Estaba completamente solo. ¿Qué he hecho? ¿Por qué estoy aquí? ¿En qué lío me he metido? ¿Dónde está Feki? Espanté algunos mosquitos más y, luego, me recosté y me resigné a lo que me deparara el destino. ¡Detestables mosquitos! ¡Adelante, disfruten de la sangre del hombre blanco! ¡Eh, madres! ¡Adelante, asusten a sus hijos diciéndoles que si no se portan bien el palangi los atrapará! ¡Y todos los demás! Adelante, tóquenme, golpéenme, búrlense de mí y roben nuestras cosas. ¡No me importa! ¡Ya no me importa nada!
Entonces pensé en mi hogar, en el hermoso Idaho. Allá no hace tanto calor. No hay tantos mosquitos. A mi familia le gusta tenerme cerca. Todos hablan inglés. Mamá tiene un pan integral que acaba de sacar del horno. Hay mantequilla y miel. Ellos parten el pan y observan el vapor que sale de él; huelen la frescura. Miran cómo se derrite la manteca. Saborean ese pan celestial con miel… ¡aja! Cerré los ojos al sentir que volvían a brotarme lágrimas de añoranza. ¿Por qué estoy aquí? ¿Por qué no estoy allá?
Podía ver a mis padres, mis hermanos y hermanas, mi novia y otros amigos. Recordé mi despedida y, vagamente, me acordé de que alguien me había dicho: «Incluso cuando extrañes tu hogar, no te des por vencido. Haz lo correcto y Dios te protegerá. Estaremos orando por ti». Eso estaba bien para una despedida entre amigos, y quizá fuera cierto a veces; pero ¿cómo se sabe qué es lo correcto cuando uno se encuentra en estas circunstancias? ¿Es aquí donde debería estar? Cerré los ojos nuevamente, como si quisiera borrar mis miedos.

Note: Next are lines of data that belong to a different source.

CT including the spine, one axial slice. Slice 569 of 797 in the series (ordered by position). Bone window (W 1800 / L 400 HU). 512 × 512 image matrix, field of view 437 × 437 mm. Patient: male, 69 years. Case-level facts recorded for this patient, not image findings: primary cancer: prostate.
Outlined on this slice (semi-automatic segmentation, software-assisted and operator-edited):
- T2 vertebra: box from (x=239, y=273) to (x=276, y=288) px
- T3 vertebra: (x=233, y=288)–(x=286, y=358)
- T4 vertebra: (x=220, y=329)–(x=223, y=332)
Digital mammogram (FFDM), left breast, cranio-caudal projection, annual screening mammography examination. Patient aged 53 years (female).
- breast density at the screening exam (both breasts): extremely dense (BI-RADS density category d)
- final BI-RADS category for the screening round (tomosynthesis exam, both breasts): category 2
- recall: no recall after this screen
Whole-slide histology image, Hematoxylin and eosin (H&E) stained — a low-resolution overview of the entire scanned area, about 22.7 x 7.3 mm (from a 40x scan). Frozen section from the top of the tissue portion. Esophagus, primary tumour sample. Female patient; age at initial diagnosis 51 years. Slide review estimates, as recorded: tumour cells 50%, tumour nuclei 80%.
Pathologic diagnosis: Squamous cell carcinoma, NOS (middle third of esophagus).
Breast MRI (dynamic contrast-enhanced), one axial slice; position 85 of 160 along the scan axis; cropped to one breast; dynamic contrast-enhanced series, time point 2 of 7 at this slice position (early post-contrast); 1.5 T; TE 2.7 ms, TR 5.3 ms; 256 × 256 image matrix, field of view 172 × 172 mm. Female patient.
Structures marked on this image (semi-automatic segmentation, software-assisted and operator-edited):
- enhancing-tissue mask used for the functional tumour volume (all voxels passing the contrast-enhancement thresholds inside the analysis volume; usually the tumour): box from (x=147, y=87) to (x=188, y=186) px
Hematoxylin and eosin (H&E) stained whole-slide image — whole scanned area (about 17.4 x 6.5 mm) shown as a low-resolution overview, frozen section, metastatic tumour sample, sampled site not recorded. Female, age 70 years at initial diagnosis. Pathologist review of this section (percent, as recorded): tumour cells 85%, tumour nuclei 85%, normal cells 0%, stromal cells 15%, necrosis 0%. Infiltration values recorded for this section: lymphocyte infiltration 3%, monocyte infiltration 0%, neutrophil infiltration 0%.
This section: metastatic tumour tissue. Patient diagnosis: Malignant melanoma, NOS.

Alguien me dio un golpecito. Me levanté de un salto. Señaló hacia el final del camino, donde distinguí un carro que se acercaba; todavía estaba muy lejos. ¿Es Feki con otro hombre? Creo que sí. ¡Feki! Feki, ¡estás vivo! ¡Me has venido a buscar! ¡Sí, es él! ¡Esa es su sonrisa! Miré hacia el barco, que ya estaba lejos, en el canal. Estaba contento por haberme quedado.